Concetti Chiave

  • Botticelli, con "La Primavera", riporta in auge i personaggi mitologici, allontanandosi dai temi cristiani dominanti del tempo.
  • Il dipinto, commissionato da Pierfrancesco de Medici, ha un fine didascalico, incoraggiando lo studio dei valori classici e dell'humanitas.
  • Le figure nel dipinto simboleggiano fertilità e rinascita, con Venere, Zefiro, Clori e Flora rappresentati in un contesto di armonia e cultura.
  • Il dipinto si legge da destra verso sinistra, un'interpretazione che richiama un legame con la tradizione classica e neoplatonica.

Il ritorno dei miti

Con la Primavera, tempera su tavola fatta risalire al 1478, a Botticelli va riconosciuto il merito di avere riportato in auge il gusto per personaggi mitologici dopo decenni di personaggi prettamente a sfondo cristiano. Questo è dovuto anche alla sua passione, come di tanti altri artisti rinascimentali, per la filosofia neoplatonica dell'Accademia fiorentina di Ficino. L’opera aveva probabilmente un fine didascalico, venne infatti commissionata da Pierfrancesco de Medici per il figlio Lorenzo affinché si dedicasse ai valori dell'humanitas, in particolare allo studio dei capolavori del mondo classico. Il dipinto si legge in maniera opposta rispetto a quanto avviene solitamente, da destra verso sinistra.

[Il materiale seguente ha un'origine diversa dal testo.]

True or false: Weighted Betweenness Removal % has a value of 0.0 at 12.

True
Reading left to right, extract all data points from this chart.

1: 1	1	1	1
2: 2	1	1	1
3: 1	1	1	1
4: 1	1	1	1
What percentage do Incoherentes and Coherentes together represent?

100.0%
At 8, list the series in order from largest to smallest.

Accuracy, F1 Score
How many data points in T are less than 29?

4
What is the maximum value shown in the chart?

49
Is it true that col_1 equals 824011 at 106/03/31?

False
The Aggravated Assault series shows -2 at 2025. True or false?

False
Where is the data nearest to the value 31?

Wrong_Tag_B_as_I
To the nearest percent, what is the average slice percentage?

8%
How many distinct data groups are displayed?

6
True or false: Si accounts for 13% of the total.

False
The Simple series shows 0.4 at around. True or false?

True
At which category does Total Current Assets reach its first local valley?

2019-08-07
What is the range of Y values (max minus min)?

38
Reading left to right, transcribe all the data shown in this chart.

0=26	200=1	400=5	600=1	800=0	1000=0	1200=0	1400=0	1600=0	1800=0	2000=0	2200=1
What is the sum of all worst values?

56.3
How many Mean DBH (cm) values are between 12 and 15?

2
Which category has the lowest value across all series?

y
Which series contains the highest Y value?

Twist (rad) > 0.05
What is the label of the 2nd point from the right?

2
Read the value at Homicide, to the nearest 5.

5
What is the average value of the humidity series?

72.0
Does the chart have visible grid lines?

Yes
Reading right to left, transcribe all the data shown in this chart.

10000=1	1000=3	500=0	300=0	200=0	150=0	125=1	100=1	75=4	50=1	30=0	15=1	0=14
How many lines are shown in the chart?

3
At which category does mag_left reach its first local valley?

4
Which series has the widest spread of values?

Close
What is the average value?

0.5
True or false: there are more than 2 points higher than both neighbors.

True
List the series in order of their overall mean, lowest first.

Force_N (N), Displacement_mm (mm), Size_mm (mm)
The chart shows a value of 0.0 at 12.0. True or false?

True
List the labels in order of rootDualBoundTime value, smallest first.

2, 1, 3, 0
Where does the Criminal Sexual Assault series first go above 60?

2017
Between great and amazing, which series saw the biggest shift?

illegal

Simbolismo e interpretazioni

Alla Venere centrale si accompagnano sulla destra il vento Zefiro da ovest che colpisce la ninfa Clori facendola trasformare in Flora, che rappresenta proprio la primavera, con una veste fiorata, sulla sinistra le Tre grazie e Mercurio, con volto tranquillo e con il caratteristico caduceo intento a scacciare i venti per preservare questa eterna primavera (o anche, come interpretazione filosofica, la cultura che spazza via le nubi dell'ignoranza), dio dei venti, e in posizione centrale sopra Venere Cupido. Le figure femminili vengono rappresentate con il ventre gonfio a rappresentare la fertilità, proprio come le arance mature sugli alberi, di recente importazione dal mondo arabo (riferimento alla lettura destra sinistra). C’è chi ha voluto vedere anche il matrimonio fra filologia e mercurio, che sanno vita alla retorica (Venere).

Trasferimenti e collocazione attuale

Nella seconda metà dell'800 venne trasferita alle Gallerie dell'Accademia per permetterne lo studio da parte di giovani artisti, e nel 1919 presso gli Uffizi dove è attualmente collocata.

Domande da interrogazione

  1. Qual è il significato del dipinto "La Primavera" di Botticelli?
  2. "La Primavera" rappresenta un ritorno ai personaggi mitologici, influenzato dalla filosofia neoplatonica, e fu commissionato per educare il giovane Lorenzo de Medici ai valori dell'humanitas e del mondo classico.

  3. Quali figure mitologiche sono presenti nell'opera e quale simbolismo rappresentano?
  4. L'opera presenta Venere, Zefiro, Clori, Flora, le Tre Grazie e Mercurio, ognuna simbolizzando fertilità, primavera e la cultura che scaccia l'ignoranza, con Venere al centro a rappresentare l'amore e la bellezza.

  5. Dove si trova attualmente "La Primavera" e quale è stata la sua storia di collocazione?
  6. Attualmente "La Primavera" è esposta agli Uffizi, dopo essere stata trasferita alle Gallerie dell'Accademia nella seconda metà dell'800 per lo studio da parte di giovani artisti.